The first step in this new direction is to be called “Finance Plus”, which will be the Pranab Mukherjee-led finance ministry’s new criteria for selection of projects to be proposed for assistance from the World Bank, the Asian Development Bank and the International Fund for Agricultural Development.

Recognizing that the nature of India’s borrowings from multilateral development banks is changing in view of the country’s growth, there will be a cap of $500 million in external assistance for any project inclusive of technical assistance. The overall portfolio of borrowing from multilateral financial institutions will also be reoriented among states that are lagging behind in development and need help under special categories.

With his experience of two tenures as external affairs minister, Mukherjee is now doing to the finance ministry what he did earlier during his stint as defence minister. During the time that he was defence minister, Mukherjee internationalized the defence ministry: he created a new formal framework for defence relations with the US, unveiled new vistas of bilateral defence ties with Japan and explored bilateral defence confidence building in Beijing.

In the finance ministry, there has always been a post reserved for a diplomat, an Indian Foreign Service officer whose overseas exposure could be tapped in the pursuit of external relations. But until recently, such borrowed expertise from the IFS has been under-utilized and used merely to deal with difficult bilateral relationships with foreign countries that the finance ministry could not handle on its own.

But under Mukherjee’s stewardship as finance minister, the incumbent IFS officer, Venu Rajamony, who has been consul-general in Dubai, embassy spokesperson in Washington and an acknowledged expert on China, has been tasked with the job of recasting his ministry’s relations with the outside world in its totality. The first major international event as part of such change will take place in New Delhi next month when an Eminent Persons’ Forum on 25 years of the Asian Development Bank’s partnership with India in the context of Asia’s future will convene in New Delhi. Thereafter, in 2013, India will host the 46th annual meeting of the ADB in May 2013.

The finance ministry’s long-term goal in doing these is to refashion India as a “model” borrower from multilateral financial institutions. This will be done taking into account that although India is now a trillion-dollar economy, its total borrowing from international institutions is merely around $32 billion.

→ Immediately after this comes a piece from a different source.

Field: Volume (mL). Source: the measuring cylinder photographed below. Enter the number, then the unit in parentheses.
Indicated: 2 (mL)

The bulk of the fiscal flows into the country is now from the private sector. Besides, money is no longer an issue, a sea change from the years when New Delhi would accept any money that came its way by way of development assistance. Indeed, an IFS officer’s mandate in the finance ministry earlier was to somehow secure those aid flows. But now with a streamlining of procedures, the quality of money, that is the worth of the projects for which funding is coming in is being reoriented.

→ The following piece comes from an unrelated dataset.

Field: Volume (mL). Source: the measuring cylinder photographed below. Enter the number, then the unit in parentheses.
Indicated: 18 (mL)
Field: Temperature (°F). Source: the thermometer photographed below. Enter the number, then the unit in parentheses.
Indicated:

As a result, under Mukherjee’s “Finance Plus” criteria, both Central ministries and state governments are being instructed to send for purposes of soliciting international assistance only project proposals which have the revised elements. Proposals which have transformational impact on society and are innovative in leveraging funds will get priority support. It is a worthwhile change in approach with an external affairs twist that is well worth pursuing as the finance ministry embraces the outside world.